When disasters such as earthquakes occur, the prevalence of deep venous thrombi and PE increases [54, 55]. In addition, disasters occasionally disturb the prompt access to hospitals and medical supplies. DCR requires only a pulsed X-ray generator, an FPD, and analysis software, which have the potential to be installed in medical vehicles. The portability and accessibility of DCR are promising in disaster medicine.

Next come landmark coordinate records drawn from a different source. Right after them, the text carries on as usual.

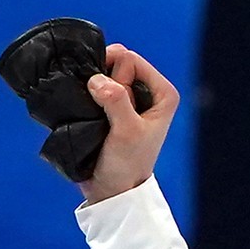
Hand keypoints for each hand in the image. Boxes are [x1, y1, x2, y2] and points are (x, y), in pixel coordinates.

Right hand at [80, 45, 179, 203]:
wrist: (113, 189)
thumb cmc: (127, 164)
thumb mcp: (126, 132)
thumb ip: (116, 101)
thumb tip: (97, 79)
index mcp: (163, 93)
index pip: (129, 59)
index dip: (116, 78)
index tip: (116, 107)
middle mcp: (148, 91)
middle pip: (115, 62)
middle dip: (104, 83)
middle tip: (107, 115)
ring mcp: (128, 97)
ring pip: (101, 72)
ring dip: (92, 89)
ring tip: (97, 116)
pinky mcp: (111, 105)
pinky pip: (93, 84)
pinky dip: (86, 93)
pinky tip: (87, 111)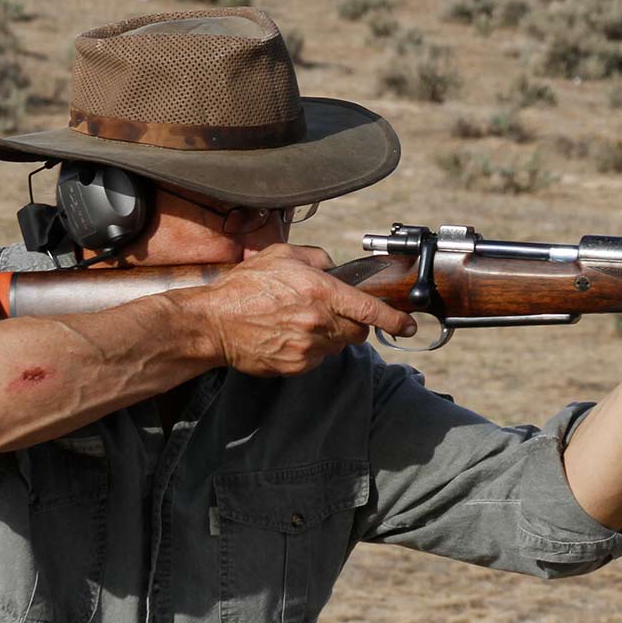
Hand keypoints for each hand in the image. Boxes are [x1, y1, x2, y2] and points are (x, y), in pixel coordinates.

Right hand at [195, 244, 415, 375]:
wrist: (212, 322)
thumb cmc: (244, 286)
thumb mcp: (282, 256)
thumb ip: (316, 258)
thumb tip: (335, 267)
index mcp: (321, 292)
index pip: (370, 310)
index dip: (395, 320)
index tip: (408, 326)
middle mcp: (319, 322)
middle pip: (359, 332)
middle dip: (355, 324)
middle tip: (335, 314)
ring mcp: (308, 348)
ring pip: (338, 346)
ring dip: (330, 336)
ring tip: (301, 322)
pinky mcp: (296, 366)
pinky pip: (318, 359)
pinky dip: (311, 349)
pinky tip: (288, 335)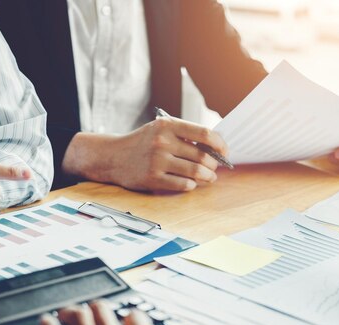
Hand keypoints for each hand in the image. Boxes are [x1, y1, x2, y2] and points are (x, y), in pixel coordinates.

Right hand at [63, 117, 227, 191]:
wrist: (113, 156)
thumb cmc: (143, 142)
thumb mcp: (161, 129)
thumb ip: (185, 134)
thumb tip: (216, 147)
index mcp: (167, 126)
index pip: (204, 133)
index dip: (220, 144)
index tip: (224, 151)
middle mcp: (163, 142)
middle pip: (202, 156)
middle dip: (213, 165)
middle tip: (214, 168)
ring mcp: (157, 161)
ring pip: (195, 172)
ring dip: (207, 177)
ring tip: (208, 177)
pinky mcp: (153, 178)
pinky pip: (183, 185)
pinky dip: (191, 185)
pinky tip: (190, 183)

PE that is suspected during pregnancy is a serious problem. Since the use of contrast medium and high radiation exposure should be avoided during pregnancy, DCR, which has low radiation and does not require contrast medium, may be beneficial in such situations.

Conclusions

DCR is a novel imaging technique that demonstrates pulmonary perfusion, with almost no contraindications. To assess DCR, a comparison between perfusion images and chest radiographs is necessary. Imaging findings of DCR highly correlated with those of the anterior image of planar perfusion scintigraphy, the coronal view of the iodine map of CTPA, and invasive pulmonary angiography. DCR can evaluate many pulmonary vascular diseases visually and semi-quantitatively and has huge potential in clinical applications.